Ende 1998 kam ich in den Ausschuss Bildung und Erziehung. Für kirchliche Bildungsarbeit mich einzusetzen schien durchaus sinnvoll. Nur erwies sich der Ausschuss über weite Strecken als institutionalisierte Belanglosigkeit. Längere Zeit war völlig unklar, mit welchen Aufgaben wir uns zu beschäftigen hatten. Die Ausschussmitglieder haben im wesentlichen Vorlagen der Kirchenverwaltung zu bearbeiten, und es gibt wenig Spielraum, um eigene Ideen und Anregungen einzubringen. Projekte, für die ich mich aus Überzeugung eingesetzt habe, waren die evangelischen Schulen. Teilweise hatten wir damit auch Erfolg. Dass die evangelische Stadtschule in Frankfurt gescheitert ist, liegt m.E. weniger an den Finanzen als vielmehr daran, dass dieses Vorhaben von allzu vielen Personen und Gremien, die auch mitreden wollten, im Streit der Interessen im Rhein-Main-Gebiet solange hinausgezögert und zerredet wurde, bis nichts mehr zu machen war. Die Konzeption und die beabsichtigte Einbindung der Schule ins Frankfurter Diakonissenhaus halte ich nach wie vor für wegweisend.

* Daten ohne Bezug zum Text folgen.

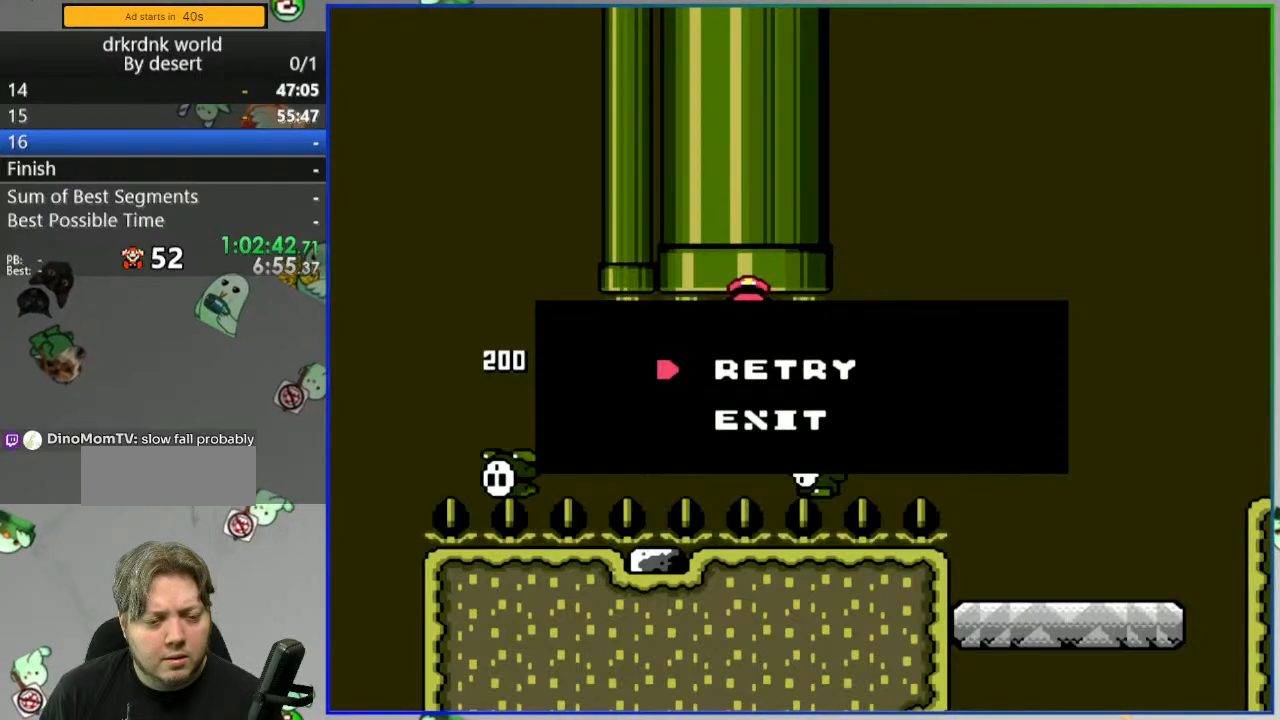
{"buttons": ["Y"], "events": [[67, "A", "up"], [383, "Y", "down"]]}
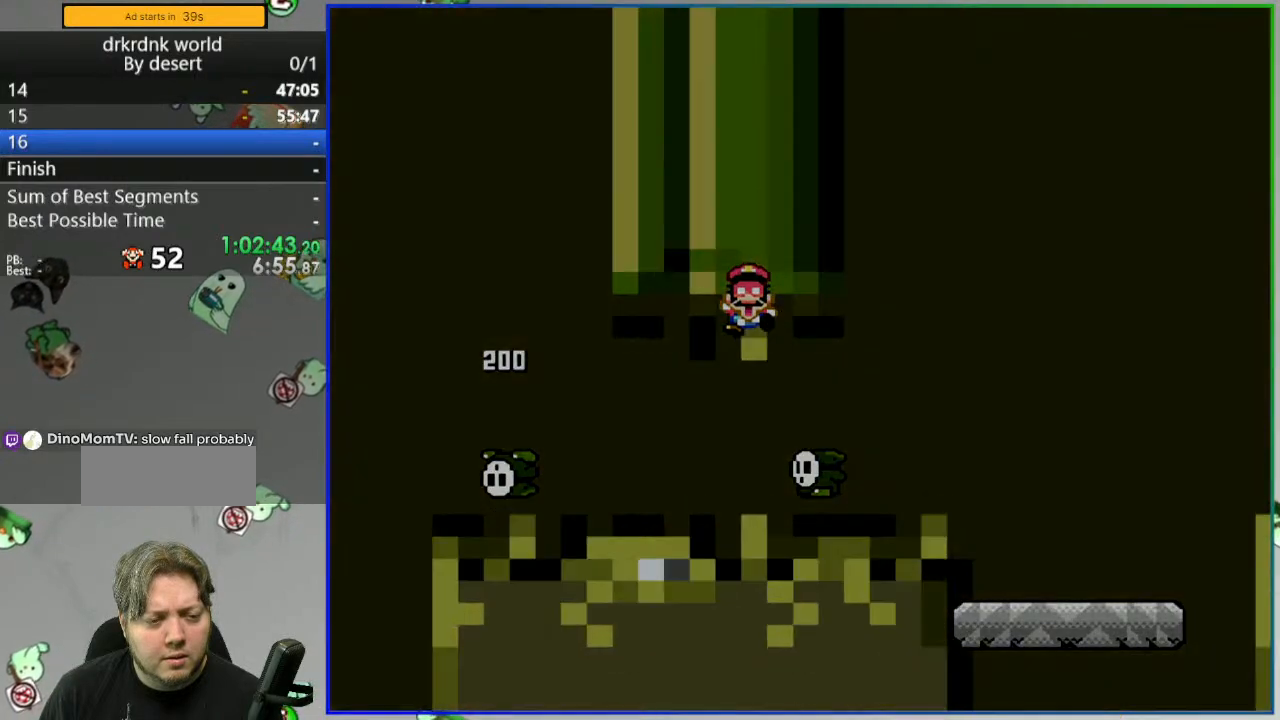
{"buttons": ["Y"], "events": []}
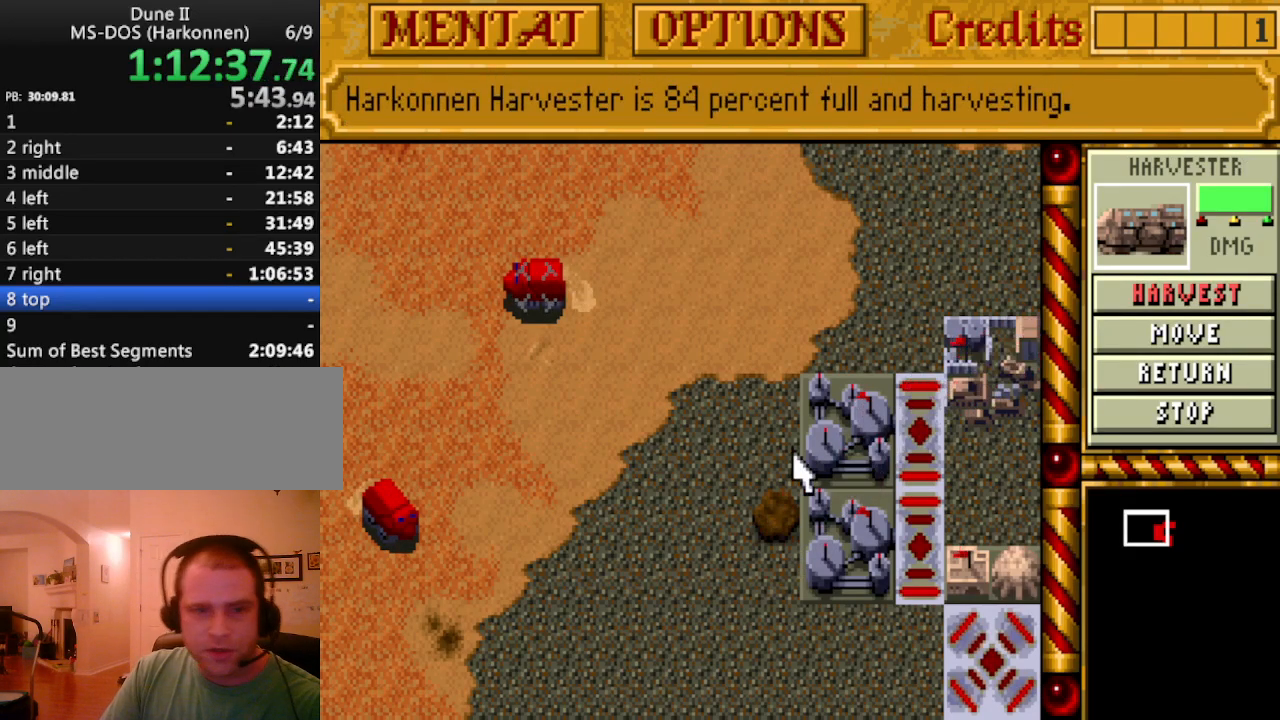
Gameplay with keyboard and mouse; each line is a JSON object with the keys held at the frame after it. "events" lists presses ("down") and releases ("up") of "a", "alt", "ctrl", "d", "down", "escape", "f1", "f10", "f11", "f12", "f2", "f3", "f4", "f5", "f6", "f7", "f8", "f9", "left", "right", "s", "shift", "space", "up" and "w" between this image and that frame as [ms after this image, input, new state], when the widget could be followed in between. No other keys are recorded. Mouse buttons are not recorded. Not read: mouse_move.
{"keys": [], "events": [[150, "down", "down"], [200, "down", "up"]]}
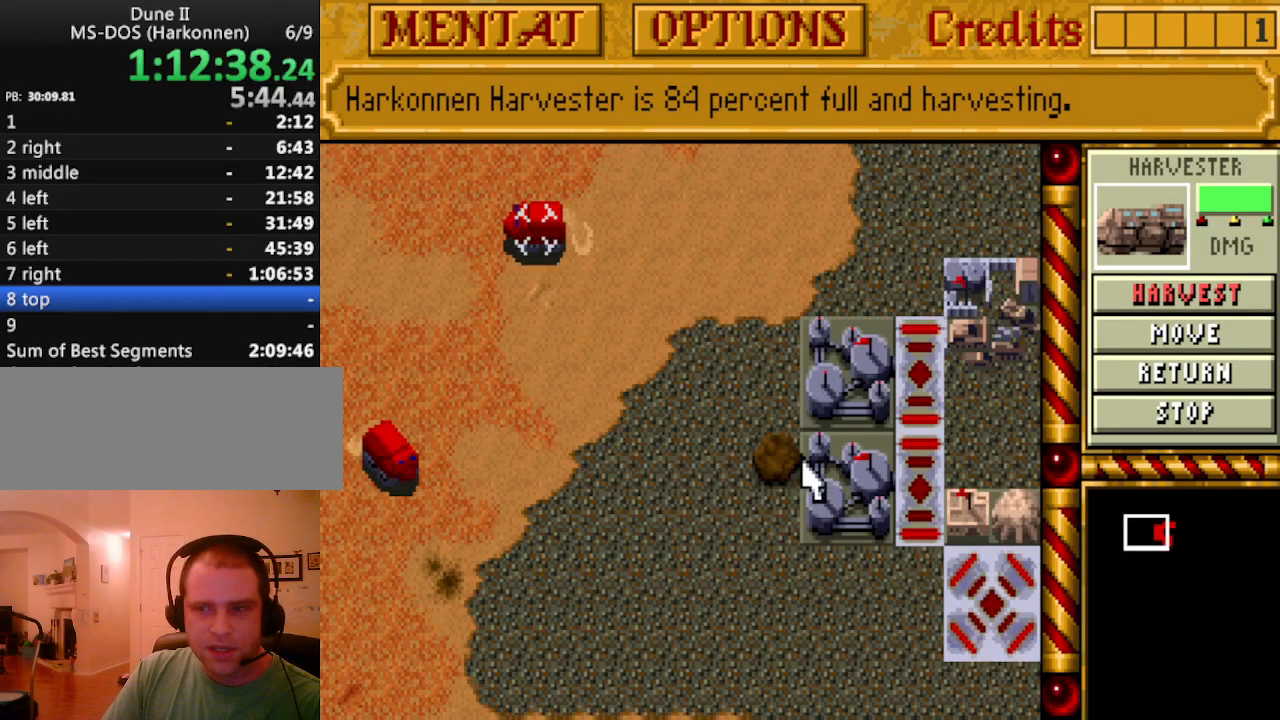
{"keys": [], "events": []}
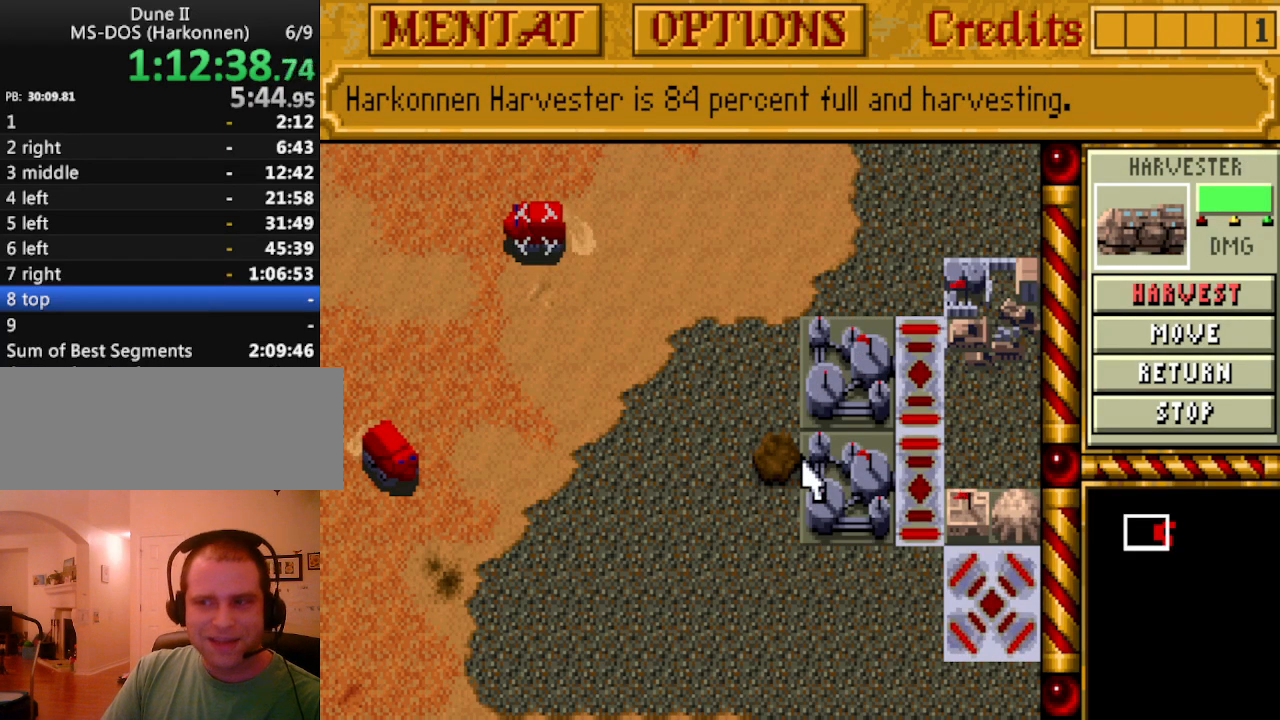
{"keys": [], "events": []}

Die Öffentlichkeitsarbeit hat in der EKHN einen hohen Rang erhalten. Das ergibt sich meiner Ansicht nach folgerichtig aus einem Kirchenverständnis, das die Präsenz der Kirche in der Gesellschaft weiträumig wahren will und die Großstadt als Maßstab für kirchliche Entwicklung nimmt. In unseren Verhältnissen erfordert dies, kirchliche Arbeit auch in Massenmedien darzustellen, um ihr die gebührende öffentliche Aufmerksamkeit zu verschaffen. Denn gerade auf diesem Weg öffentlicher Medienkommunikation, so nimmt man an, könnte die Mehrheit unserer kirchendistanzierten Zeitgenossen noch am besten erreicht werden.

Kontrovers zu diskutieren wäre nun freilich, was für ein Bild von Kirche den Leuten durch unsere EKHN-Medien vermittelt wird. Ich finde Öffentlichkeitsarbeit zu wichtig, um sie allein unseren Chefpublizisten und Journalisten im Medienhaus zu überlassen. Um nicht missverstanden zu werden: Unser Problem in diesem Bereich ist nicht die professionelle Qualität, sondern es sind die internen Grundsätze und Leitlinien, an denen sich unsere kirchlichen Medien orientieren. Das Magazin ECHT und der Jahresbericht der EKHN, der sich erkennbar an die Zielgruppe der Besserverdienenden wendet, zeigen zwei Tendenzen unserer Öffentlichkeitsarbeit, die ich nicht gutheißen kann: buntes Design für wenig substanziellen Inhalt und eine Werbung um potente Kirchensteuerzahler, die unsere Landeskirche so darstellt, als wäre sie ein Unternehmen. Wir könnten, finde ich, unser Geld für bessere Dinge investieren, etwa für die Förderung und Profilierung unserer Evangelischen Kirchenzeitung und für gute Öffentlichkeitsarbeit vor Ort und auf Dekanatsebene.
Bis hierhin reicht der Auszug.